Jack Daniel’s Old No. 7 is a legendary Tennessee whiskey. That’s right, whiskey, not a bourbon. They filter the spirit through 10 feet of sugar maple charcoal, which gives it a mellow yet slightly smoky character. That is why Jack Daniel calls its product Tennessee whiskey.
Jack Daniel’s Old No. 7 is iconic especially in the rock n’ roll community. Musicians like Slash from Guns ‘N’ Roses and the late Motörhead frontman “Lemmy” Kilmister have helped JD achieve its image as a whiskey for rockers. Which it actually is because of its harsh palate. My first JD experience came as a teenager, because I’d seen my favorite guitarist (Slash) hold a bottle of Jack so many times. Eventually I got to taste this Tennessee whiskey, just to discover that this is no dram for inexperienced drinker. Did you know that you can call Jack and Coke Lemmy nowadays?
Little bit about the skyrocketing success of Jack Daniel’s whiskey: in 1942 a supply shortage made Old No. 7 hard to find, which made high demand. In 1944 during WWII built a peak, so that the distillery had to cease production for getting resources.
1947 marks as very important year for the brand. That’s when Jackie Gleason introduced Frank Sinatra to Jack Daniel’s Tennessee Whiskey in a New York City bar. This start of a new friendship between Frank and Jack lifted the brand to a whole new level. Sinatra helped the brand to rise into a household name – top selling American whiskey in the world. Jack Daniel’s has made more than one special edition in honor of Ol’ Blue Eyes, Sinatra Select is the latest.
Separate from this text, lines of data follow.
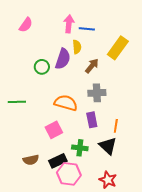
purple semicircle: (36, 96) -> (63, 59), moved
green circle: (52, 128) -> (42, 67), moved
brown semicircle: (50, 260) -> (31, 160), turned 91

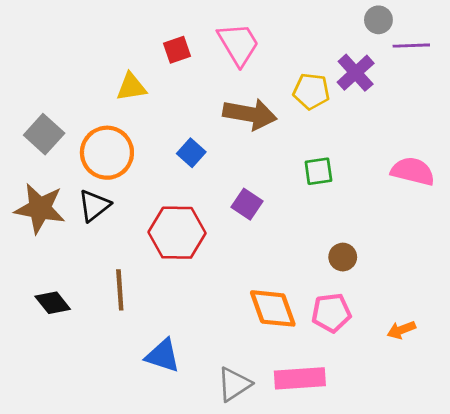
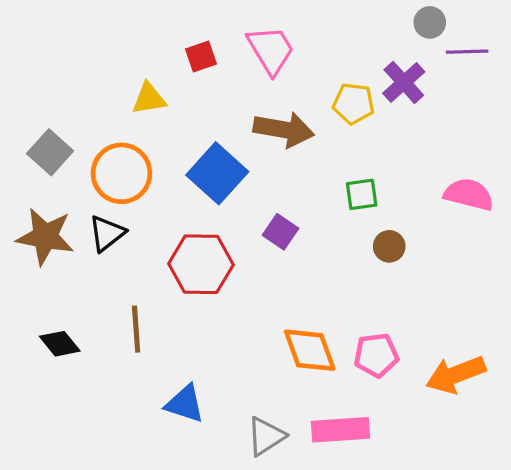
blue square: (191, 153) -> (217, 173), size x1.8
brown circle: (343, 257) -> (389, 246), moved
orange arrow: (401, 330) -> (456, 375), size x1.8

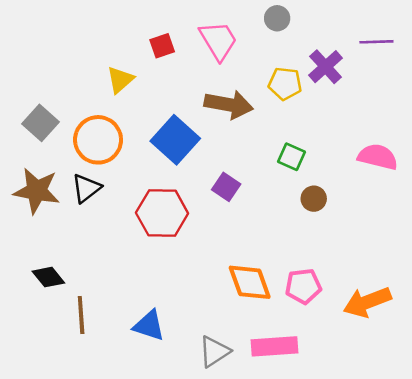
gray circle: (430, 22) -> (277, 18), moved
yellow triangle: (149, 99) -> (120, 80), turned -32
green square: (362, 194) -> (291, 157), turned 32
brown line: (136, 329) -> (81, 315), moved

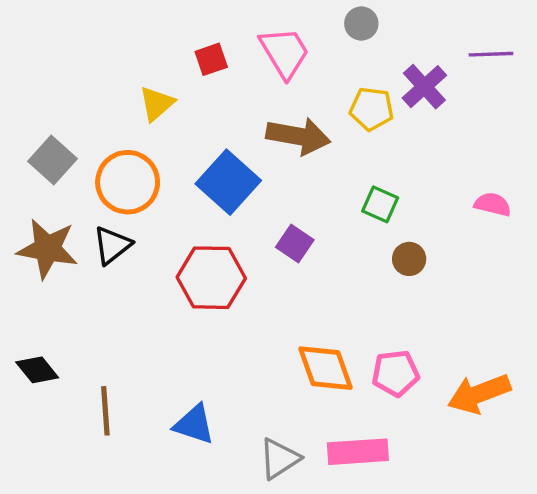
pink semicircle: (378, 157) -> (493, 204), size x0.7
black diamond: (48, 277) -> (37, 370), moved

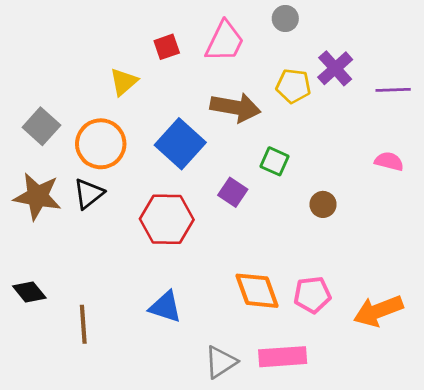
pink trapezoid: (285, 53) -> (225, 41), turned 57
purple line: (491, 54) -> (393, 90), moved
green square: (380, 204) -> (275, 161), moved
blue triangle: (194, 424) -> (165, 307), moved

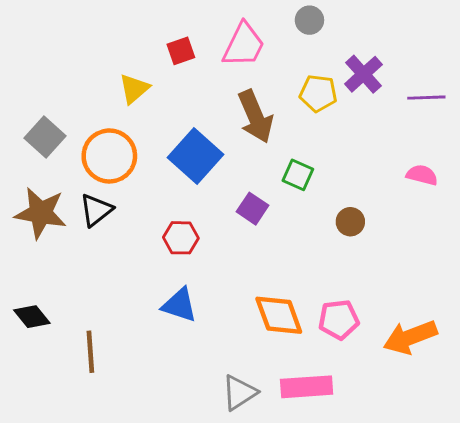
brown arrow: (235, 107) -> (255, 117), turned 57
red hexagon: (167, 219) -> (181, 238), size x0.6
blue triangle: (165, 307) -> (179, 305), moved

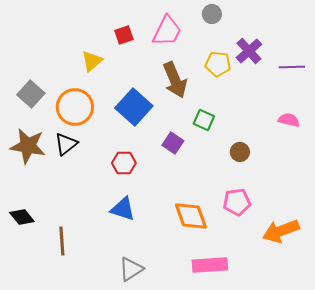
pink pentagon: (339, 320) -> (237, 202), moved
gray triangle: (239, 393) -> (131, 269), moved

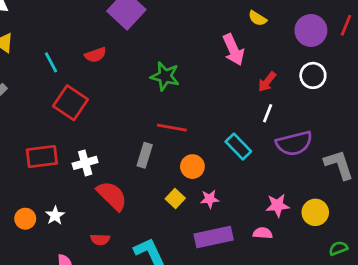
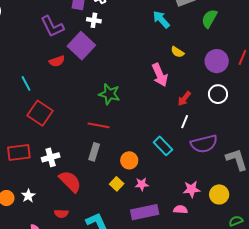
red semicircle: (95, 55) -> (57, 61), moved
red line: (172, 128) -> (99, 125), moved

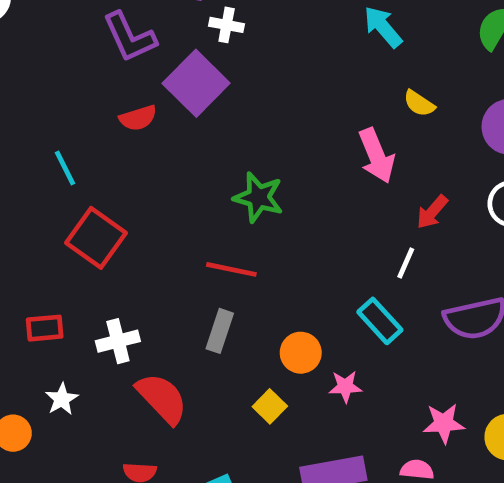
white line: (185, 122) -> (406, 263), moved
red rectangle: (19, 153) -> (45, 328), size x0.7
pink star: (142, 184) -> (345, 387), moved
white star: (28, 196) -> (62, 399), moved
Frank used to order his favorite drink “Daniel’s, on the rocks”. It wasn’t “Jack” back then. And you had to pour two fingers of Jack Daniel’s over the ice. Here’s Frank’s daughter Tina talking about his dad and Jack Daniel’s:
Jack Daniel’s mash bill recipe consists of 80% corn, 12% barley and 8% rye. The low percentage of rye sounds amazing, because JD feels like a high rye mash bill whiskey. Jack Daniel’s 7 is very sturdy, it’s quite spicy and warming, resembling rye whiskies a bit.
I can’t think of anything else than the movie Strictly Sinatra. It pops into my head while sipping JD No. 7. Although I like to drink my whiskies neat, not the way Sinatra did. Maybe just a few drops of water. I’m not going to lie, I still don’t like this whiskey too much. I’m a big fan of Sinatra, but it still doesn’t help me to fall in love for this drink. I do believe that once in a while you have to try the things you don’t like that much. To help you appreciate the better stuff even more. That’s how you feel more alive. I know this sounds crazy but that’s why I love and hate Jack Daniel’s Old No. 7!
I have to admit Old No. 7 isn’t as bad as I recalled. It’s been a while since I last tried it. And the bad experiences as a teenager still haunted me. Luckily my palate has become accustomed to bold or even harsh flavors. Jack Daniel’s is still a heavy character, which I give credit to them achieving it with only 40% ABV. But it doesn’t feel as harsh as it used to feel, when first experiencing it as a teenager. My love for sturdy rye whiskies probably helps me understand this Tennessee dram. What I don’t understand is the low rye percentage in Jack’s recipe. How can it taste so bold without heavy rye influence?